Curador da exposição, Marcello Dantas conta que tudo começou há alguns anos, quando ele e João tiveram a ideia de reunir obras capazes de revelar um lado íntimo e pouco conhecido de Cândido Portinari. "É um artista que produziu uma quantidade absurda, mais de 5 mil obras, e ao mesmo tempo havia uma discrepância muito grande entre os grandes painéis e grandes obras e um lado absolutamente delicado de um pintor que fazia figurinos, que era esquecido", explica. "O foco foi fazer uma exposição de obras que nunca são mostradas, figurinos, artes gráficas, desenhos. São obras que ficaram esquecidas ou perdidas." Uma animação digital mostra os figurinos concebidos para o balé Iara, uma encomenda do Original Ballet Russe que, por conta da Segunda Guerra, voltou suas excursões para a América Latina e produziu a obra com música de Francisco Mignone. Portinari criou 45 figurinos para o balé, além dos cenários. Outras preciosidades são Menino soltando pipa, única cerâmica feita pelo artista, e o exuberante Flora e fauna brasileiras, além de uma pintura abstrata, a única realizada por Portinari.

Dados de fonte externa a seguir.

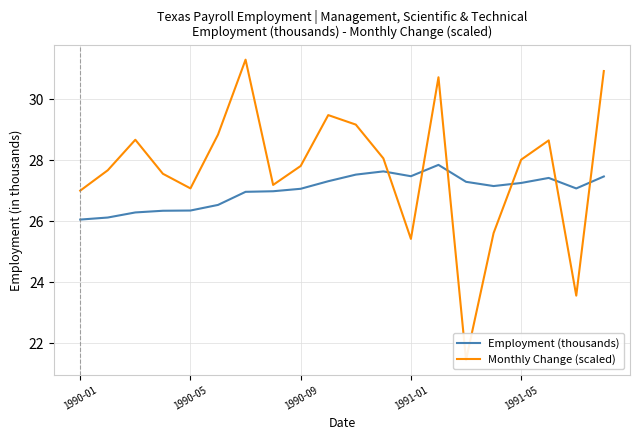

Which series has the largest total across all categories?

Monthly Change (scaled)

Além das obras, a exposição traz também filmes dirigidos por Eduardo Coutinho, por Carla Camurati e pelo próprio Marcello, com depoimentos de amigos, artistas e especialistas, além de um projeto imersivo pensado para proporcionar uma experiência que leve o público a conhecer ou reconhecer as obras mais famosas do pintor. O pavilhão do CCBB recebe o Portinari imenso, uma projeção em 360 graus, de cerca de 30 minutos, com imagens de painéis como Guerra e paz, pinturas da infância, uma grande paixão do artista, e imagens de obras sacras realizadas em igrejas brasileiras como a da Pampulha, em Belo Horizonte, que podem ser vistas apenas in loco. "Ou seja, é trazer à tona esse outro lado, o lado humano que as pessoas não têm conhecimento, a intimidade dele", diz Dantas. "A mostra vai se tornando íntima. É uma mostra híbrida que tem a capacidade de juntar o documento, o monumental e o raro."